The series is at its strongest when it dwells on gaming’s uneasy alliance between art and commerce: Brad never meets a microtransaction or sponsorship opportunity that he can’t cram into the game, and the series’ pubescent streaming celebrity, Pootie Shoe (a not-very-veiled reference to PewDiePie), highlights the love-hate relationship between developers and the influencers who promote their products.
Mythic Quest is itself a product of a partnership between creative and corporate. The series was suggested by Ubisoft, a massive French developer and publisher that founded Ubisoft Motion Pictures in 2011 to make movies and TV shows based on its franchises (including 2016 flop Assassin’s Creed). Ubisoft approached McElhenney and Day with the idea, coproduced the series, and consulted on some plot lines. That advice may have helped lend an air of authenticity to the show, but it didn’t come without a cost.
Although McElhenney recently stressed that “we are not doing a commercial for Ubisoft,” the series does sometimes seem like Ubisoft sponcon. Some fake footage of Mythic Quest produced for the show is very clearly repurposed from Ubisoft series such as For Honor and Assassin’s Creed, and characters frequently reference their corporate overlords’ location in Montreal, where one of Ubisoft’s studios just happens to be based. It’s nothing a non-gamer would notice or be bothered by, but for anyone who’s played or been bombarded by marketing for Ubisoft titles, it’s pretty intrusive.
It’s fitting, then, that Mythic Quest’s artistic climax comes in the episode that most directly reckons with the corrupting effect of the pursuit of profit.
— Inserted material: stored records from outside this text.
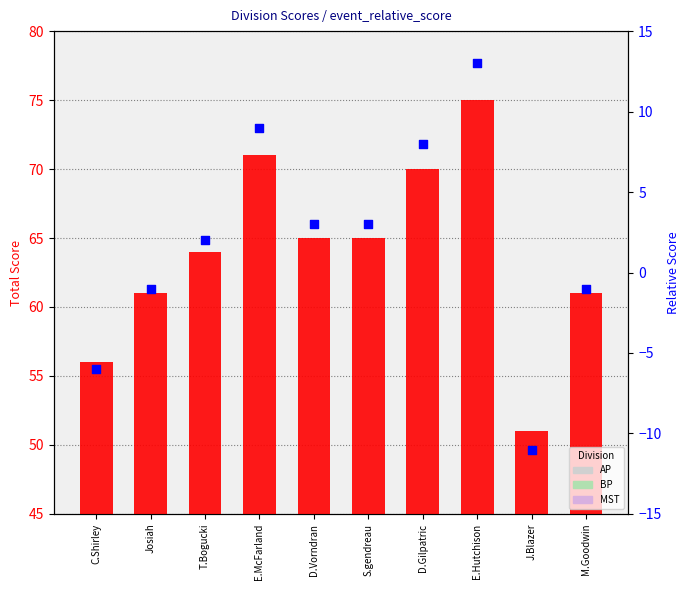

Which series contains the lowest Y value?

event_relative_score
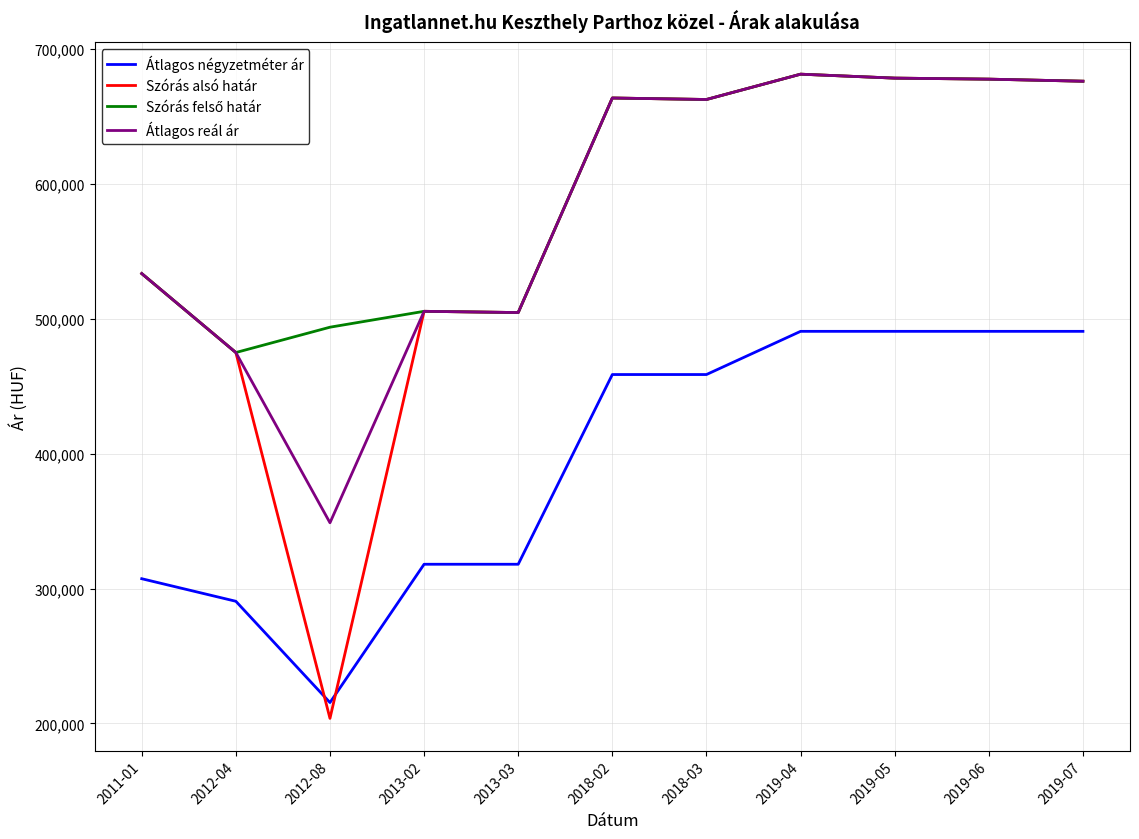

In Átlagos reál ár, how many points are lower than both neighbors (excluding endpoints)?

3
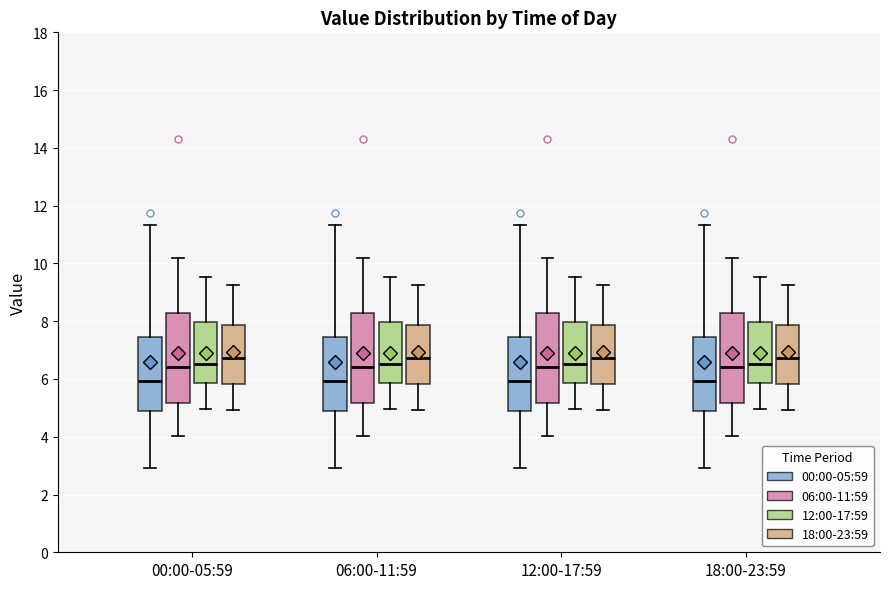

Reading left to right, read every box against the y-axis: the position of its median line, the range the box covers, and the ends of its whiskers. The values are not printed on the chart, so give them approximately, as read against the axis.

00:00-05:59 (00:00-05:59): median 6.0, box 4.8 to 7.4, whiskers 3.0 to 11.4
00:00-05:59 (06:00-11:59): median 6.4, box 5.2 to 8.2, whiskers 4.0 to 10.2
00:00-05:59 (12:00-17:59): median 6.6, box 5.8 to 8.0, whiskers 5.0 to 9.6
00:00-05:59 (18:00-23:59): median 6.8, box 5.8 to 7.8, whiskers 5.0 to 9.2
06:00-11:59 (00:00-05:59): median 6.0, box 4.8 to 7.4, whiskers 3.0 to 11.4
06:00-11:59 (06:00-11:59): median 6.4, box 5.2 to 8.2, whiskers 4.0 to 10.2
06:00-11:59 (12:00-17:59): median 6.6, box 5.8 to 8.0, whiskers 5.0 to 9.6
06:00-11:59 (18:00-23:59): median 6.8, box 5.8 to 7.8, whiskers 5.0 to 9.2
12:00-17:59 (00:00-05:59): median 6.0, box 4.8 to 7.4, whiskers 3.0 to 11.4
12:00-17:59 (06:00-11:59): median 6.4, box 5.2 to 8.2, whiskers 4.0 to 10.2
12:00-17:59 (12:00-17:59): median 6.6, box 5.8 to 8.0, whiskers 5.0 to 9.6
12:00-17:59 (18:00-23:59): median 6.8, box 5.8 to 7.8, whiskers 5.0 to 9.2
18:00-23:59 (00:00-05:59): median 6.0, box 4.8 to 7.4, whiskers 3.0 to 11.4
18:00-23:59 (06:00-11:59): median 6.4, box 5.2 to 8.2, whiskers 4.0 to 10.2
18:00-23:59 (12:00-17:59): median 6.6, box 5.8 to 8.0, whiskers 5.0 to 9.6
18:00-23:59 (18:00-23:59): median 6.8, box 5.8 to 7.8, whiskers 5.0 to 9.2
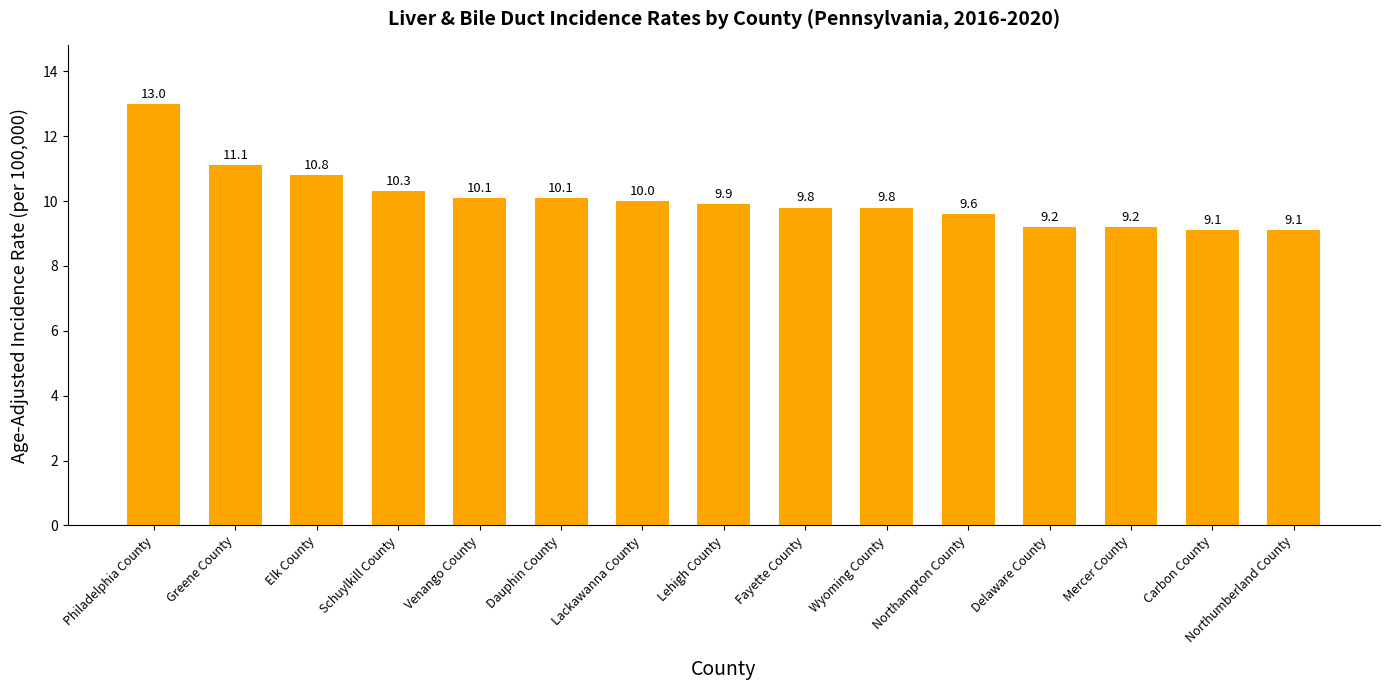

What position from the left is Greene County?

2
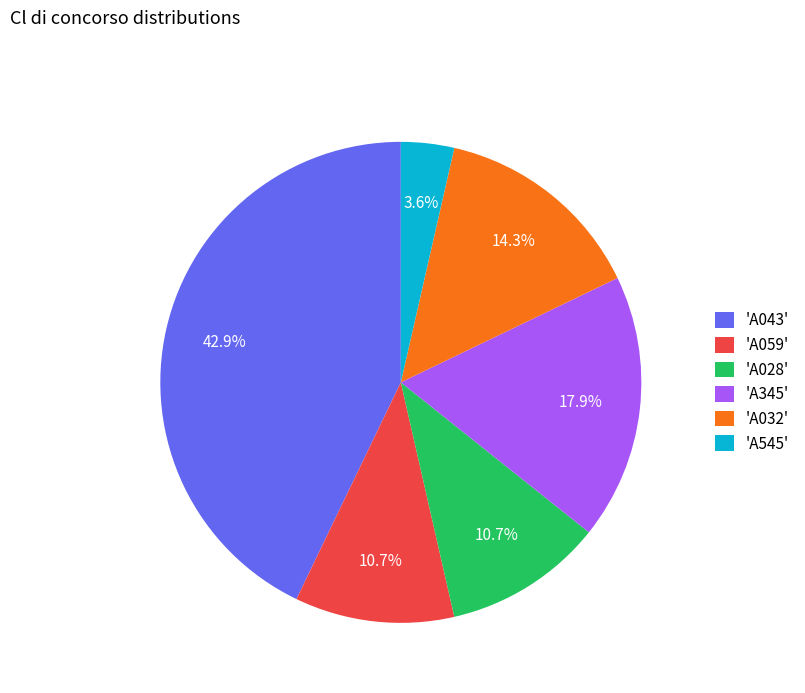

Between 'A059' and 'A545', which is larger?

'A059'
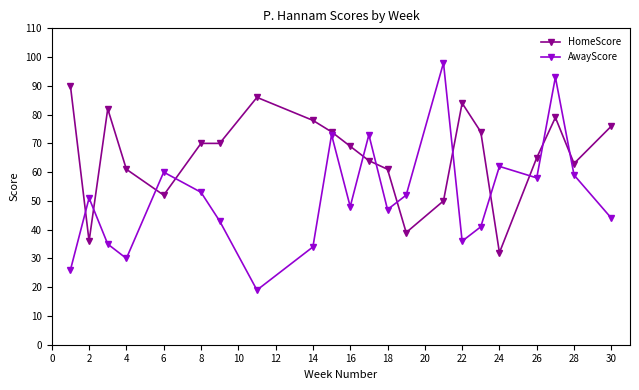

Rank the series by their maximum value, from highest to lowest.

AwayScore, HomeScore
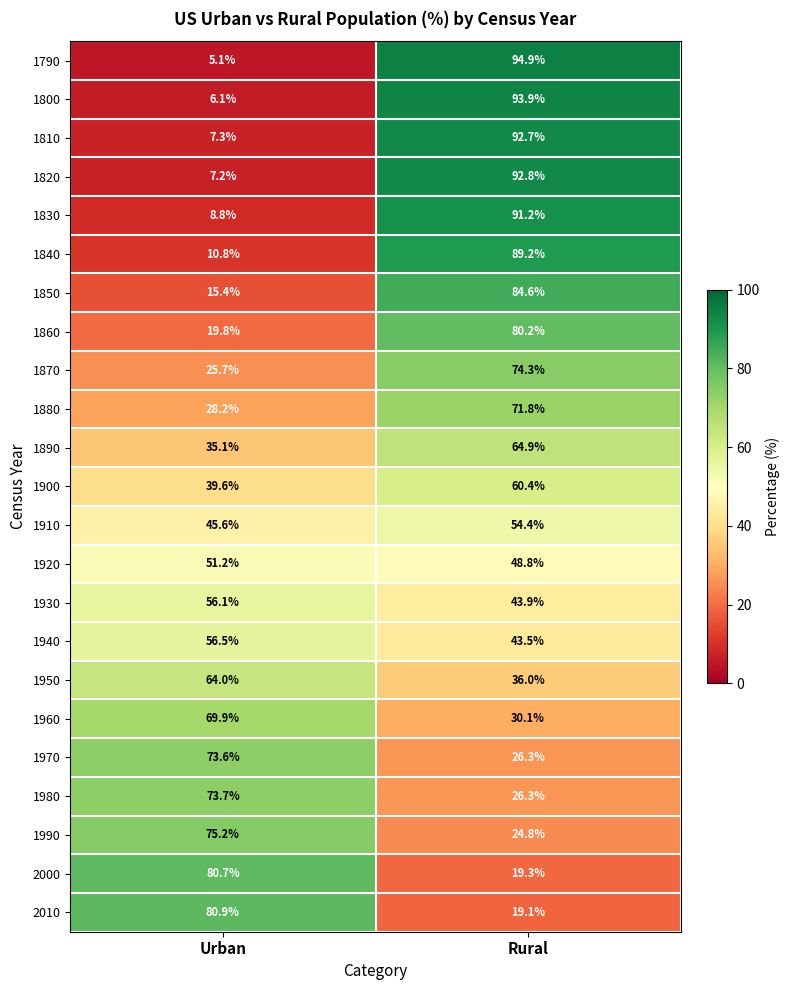

Is it true that 1970 equals 26.3 at Rural?

True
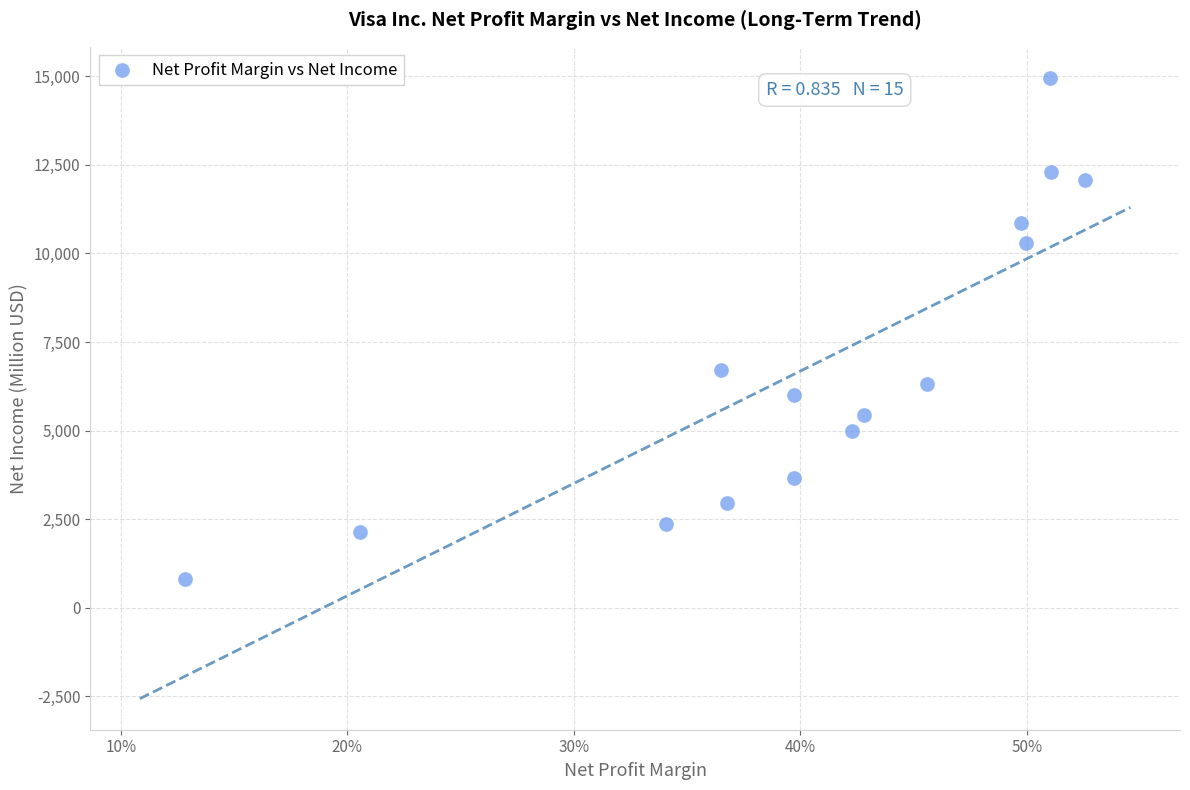

What is the range of Y values (max minus min)?

14153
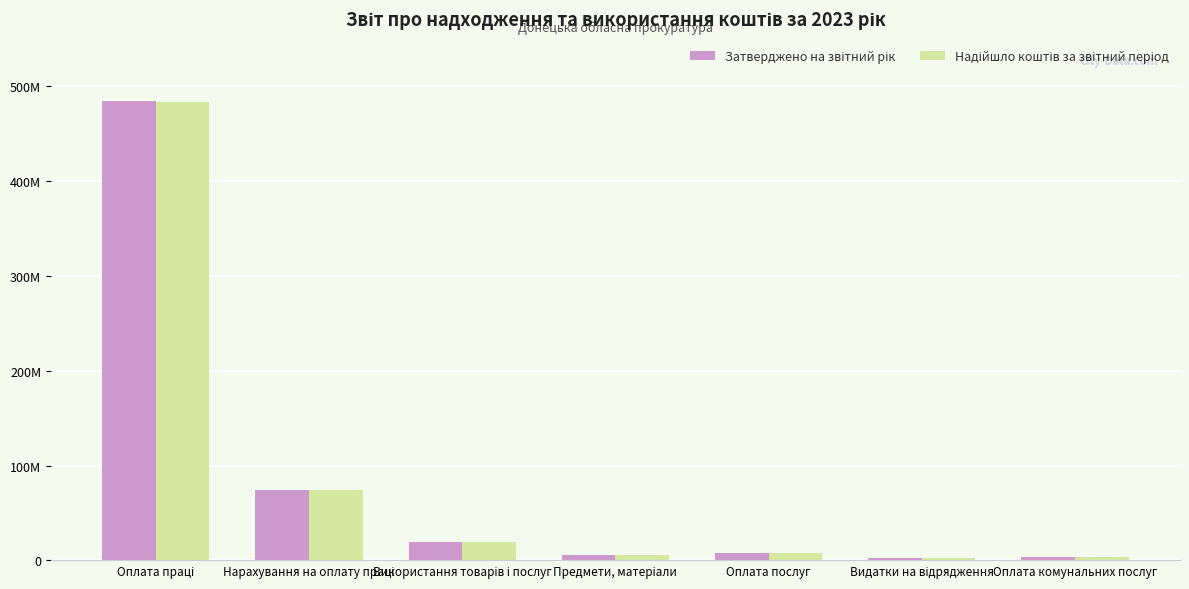

At which label is Затверджено на звітний рік closest to 243176887?

Нарахування на оплату праці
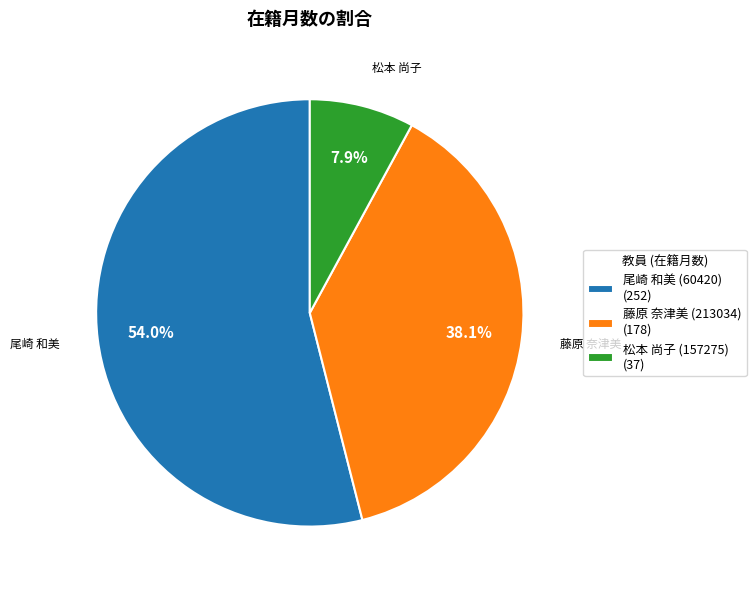

To the nearest percent, what is the average slice percentage?

33%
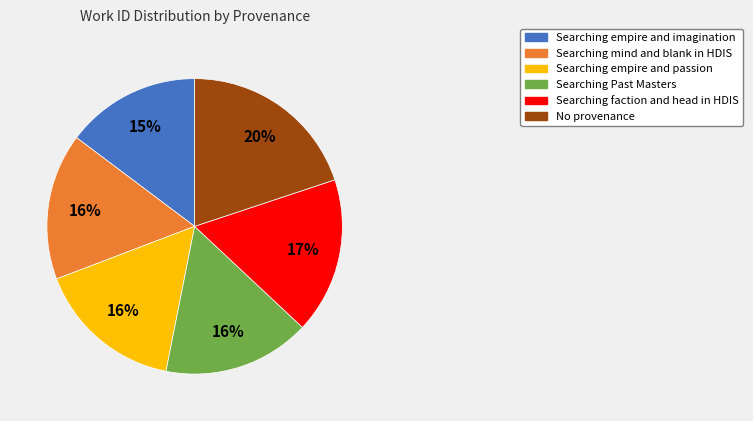

Which has a higher value, Searching empire and imagination or No provenance?

No provenance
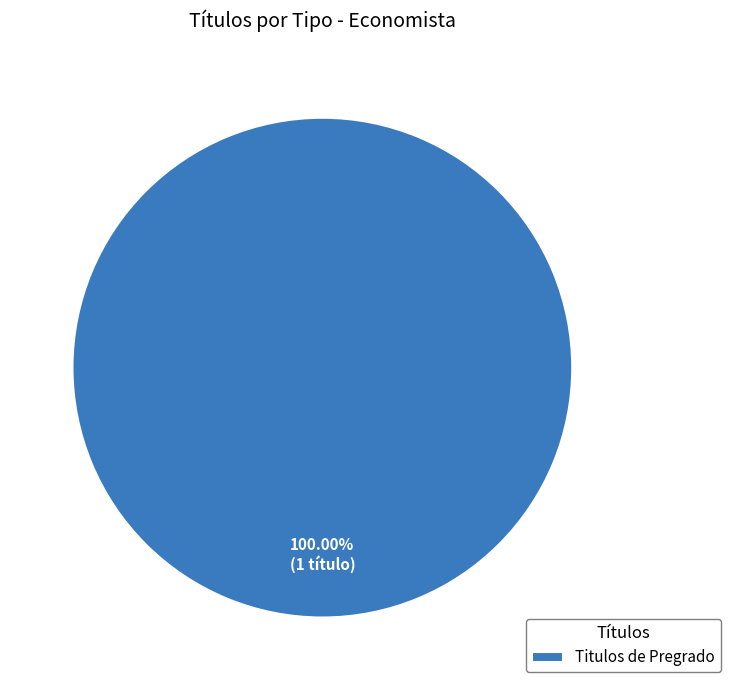

What percentage is the Titulos de Pregrado slice, to the nearest percent?

100%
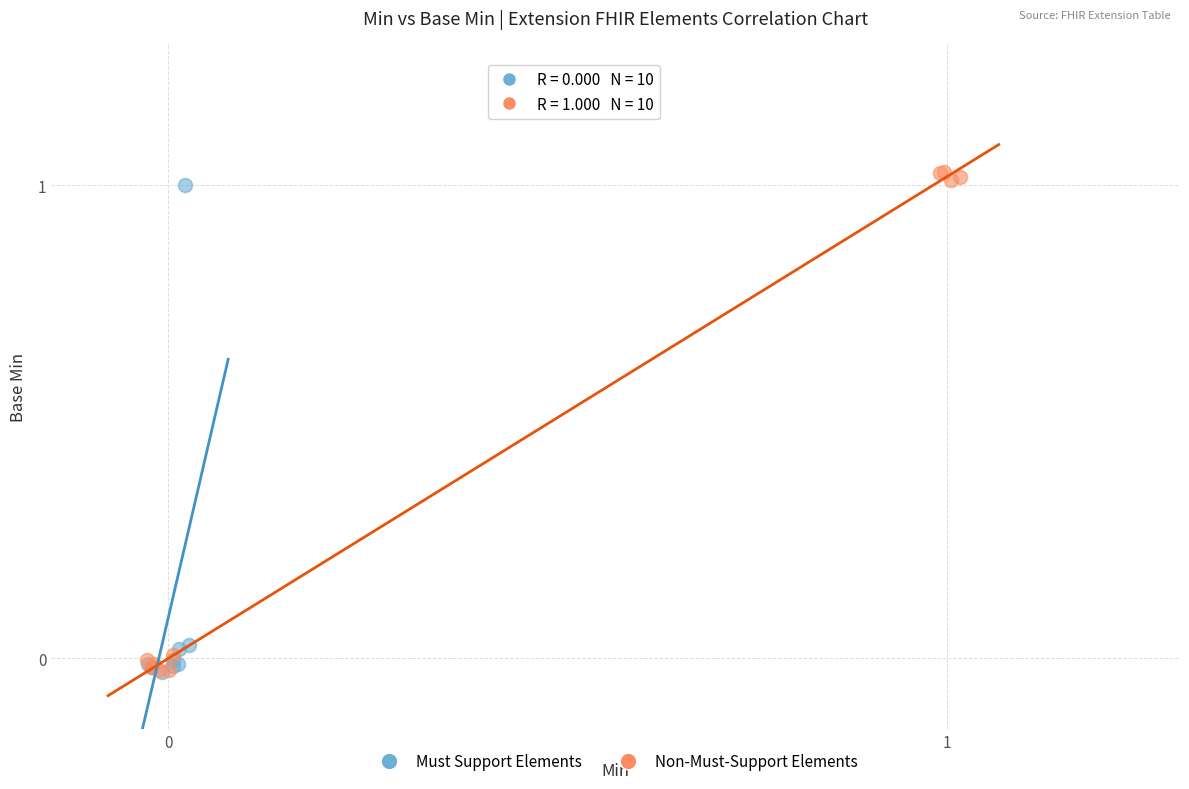

What are all the series names shown in the legend?

Must Support Elements, Non-Must-Support Elements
Episode 5, “A Dark Quiet Death” (directed by McElhenney and written by his sister Katie, another Always Sunny vet) tells a self-contained story that guest stars Cristin Milioti and Jake Johnson. In that midseason installment, which plays out over a period of more than a decade, a husband-and-wife developer duo gradually gives into meddling from marketing and feedback from focus groups and compromises the principles that made their game special. First they kill the quiet, then the dark, then the death, a cautionary tale Ian takes to heart. Although “A Dark Quiet Death” is distinct in tone from the rest of the season, which hews closer to Community (another Ganz-assisted series), it’s indicative of the thoughtful series inside the sitcom.
When Netflix’s acclaimed Castlevania series came out in 2017, I wrote that the show could encourage a copycat wave of small-screen video game adaptations. A gaming gold rush on TV is even likelier now. If Netflix’s numbers are to be believed, The Witcher enjoyed one of the largest launches of any series on the streaming service in 2019, and many more storied video game franchises—including Resident Evil, Halo, Devil May Cry, and Final Fantasy—are slated for TV versions. Once TV started turning to video games for material, it was only a matter of time until it turned to game development. Mythic Quest finds the fun in that often-painful process. It may not be the megahit Apple TV+ lacks, but it does deserve an expansion.